#### Tarefa 1
Responda às perguntas abaixo com base no texto sobre o acordo militar Brasil-Estados Unidos:
(a) Em que data e em que cidade o acordo foi assinado?
(b) Em que ano foi firmado o acordo militar anterior entre os dois países, e em que ano ele foi revogado?
(c) Quantas bases na Colômbia o texto menciona?
#### Tarefa 2
Escreva a continuação do texto sobre o acordo militar Brasil-Estados Unidos, começando logo após a última frase apresentada.

----- Seleção

O misterioso e vergonhoso acordo militar Brasil-Estados Unidos
Como o PCB denunciou, Brasil e EUA assinaram um acordo militar que
vinha sendo negociado, desde o primeiro governo Lula, com o segundo governo
Bush. O último acordo militar entre os dois países havia sido
firmado em 1952, no clima da Guerra-Fria, tendo sido revogado em 1977, por
incrível que pareça, pela ditadura militar, no governo Geisel.
Como informamos uma semana antes, o acordo foi assinado em Washington,
no próprio Pentágono, no dia 12 de abril, por Nelson Jobim, o
todo poderoso ministro da Defesa de Lula, e Robert Gates, secretário de
Defesa de Obama.
O sigilo das negociações, os termos difusos e genéricos em
que o documento é habilmente redigido e, sobretudo, o precedente
vergonhoso obrigam as forças anti-imperialistas brasileiras a
articularem um amplo movimento pela revogação do acordo, por
parte do Presidente da República, que não pode continuar se
escondendo atrás do seu ministro da Defesa, como já fez
várias vezes, inclusive quando postergou a criação da
Comissão da Verdade e diluiu seus objetivos, inviabilizando a
punição dos torturadores antes mesmo da decisão do STF na
ação movida pela Ordem dos Advogados do Brasil (OAB).
Logo na introdução, as partes declaram que a principal
razão do acordo é "o interesse comum na paz e
segurança internacionais", ou seja, o governo brasileiro se associa
expressamente à política do imperialismo norte-americano, para o
qual o conceito de paz e segurança internacionais manipulado na
cruzada contra o "narcoterrorismo" significa seu direito
unilateral de invadir e ocupar países, prender e torturar suspeitos,
impor instalações militares por todo o mundo, desestabilizar e
derrubar governos, promover o separatismo, a criminalização de
autoridades, crenças, religiões e costumes dos povos e
apoderar-se de suas das riquezas naturais.
O Brasil, ao dizer textualmente aos Estados Unidos que comunga os mesmos
interesses "na paz e segurança internacionais", dá a
esse país imperialista um cheque em branco para continuar atuando como a
polícia do mundo, por cima das instituições multilaterais!
Na América Latina, esta declaração soa como
traição, um sinal verde para a manutenção da Quarta
Frota, das sete bases na Colômbia, das dezenas de
instalações em outros países da região, muitas
delas em embaixadas e consulados estadunidenses. É um desrespeito aos
demais países da América Latina e ainda mais aos da
América do Sul, com os quais o Brasil criou, há menos de dois
anos, um
Conselho de Defesa
, corretamente sem qualquer participação dos EUA, no pressuposto
de que não se trata de um aliado, mas de um contumaz agressor dos
países da região, há mais de um século. Lula sabe
que, ao assinar um acordo militar com o inimigo número um de Cuba,
Venezuela, Bolívia e outros países, seus governos não
podem criticá-lo publicamente pois precisam de um certo respaldo do
Brasil para não cair no isolamento.

----------
----- Informações exibidas

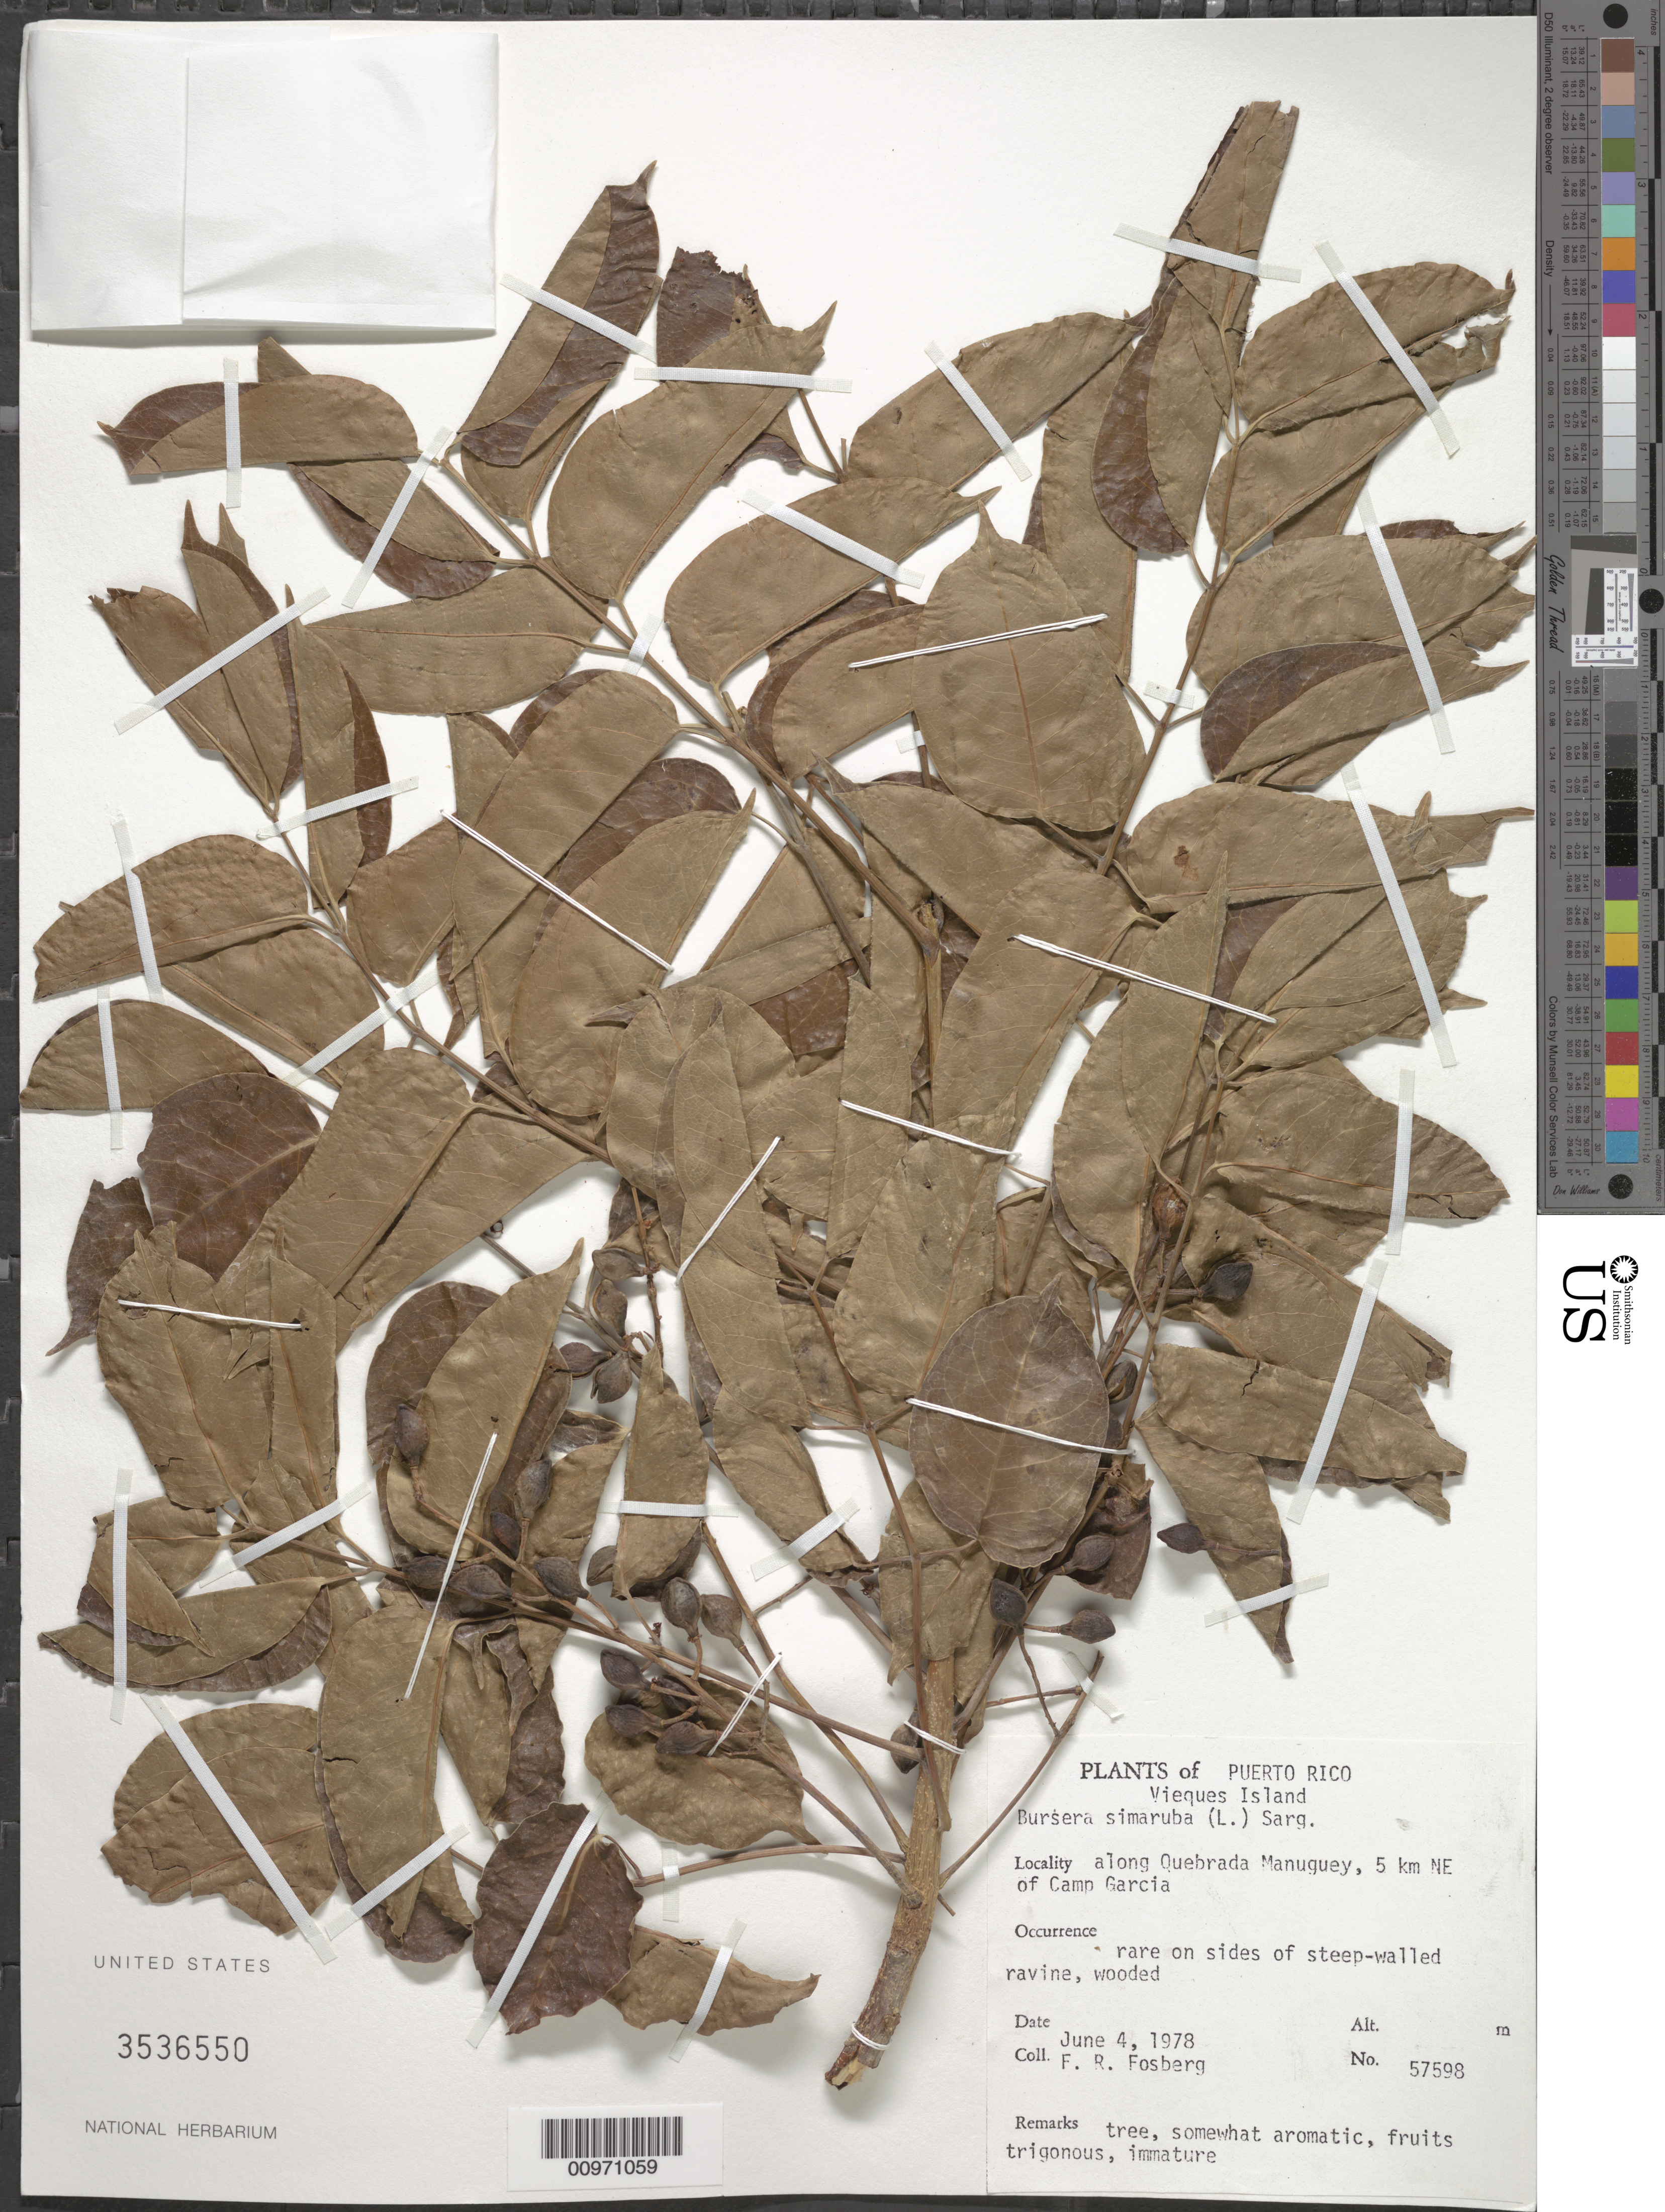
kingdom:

----------

#### Resultado da tarefa 1
(a) O acordo foi assinado em 12 de abril, em Washington.
(b) O acordo anterior foi firmado em 1952 e revogado em 1977.
(c) O texto menciona sete bases na Colômbia.

#### Resultado da tarefa 2
Apesar de setores governistas especialistas em "tapar o sol com a
peneira" declararem que o acordo não prevê
instalações militares em território brasileiro o certo
é que ele também não as proíbe.
O "combate ao terrorismo e ao narcotráfico", que justifica o
acordo militar Brasil/Estados Unidos, tem sido um pretexto para satanizar e
desestabilizar governos e organizações políticas e sociais
de todo o mundo e para promover intervenções militares.
Da leitura do acordo, verifica-se que é impossível levar a efeito
os objetivos anunciados, sem a existência de instalações
militares norte-americanas no nosso território nacional. A
tendência é que aqui se instale uma base de inteligência
para espionagem, à semelhança das existentes no Paraguai, Peru,
El Salvador e dezenas de países do mundo. Os EUA não precisam de
soldados fardados e armados em todos os países, pois são
deslocados para qualquer parte do mundo quase em tempo real. As
instalações serão para os "sujeitos ocultos" do
acordo: agentes da CIA, DEA, FBI, USAID e outros órgãos de
inteligência das polícias e das Forças Armadas dos EUA.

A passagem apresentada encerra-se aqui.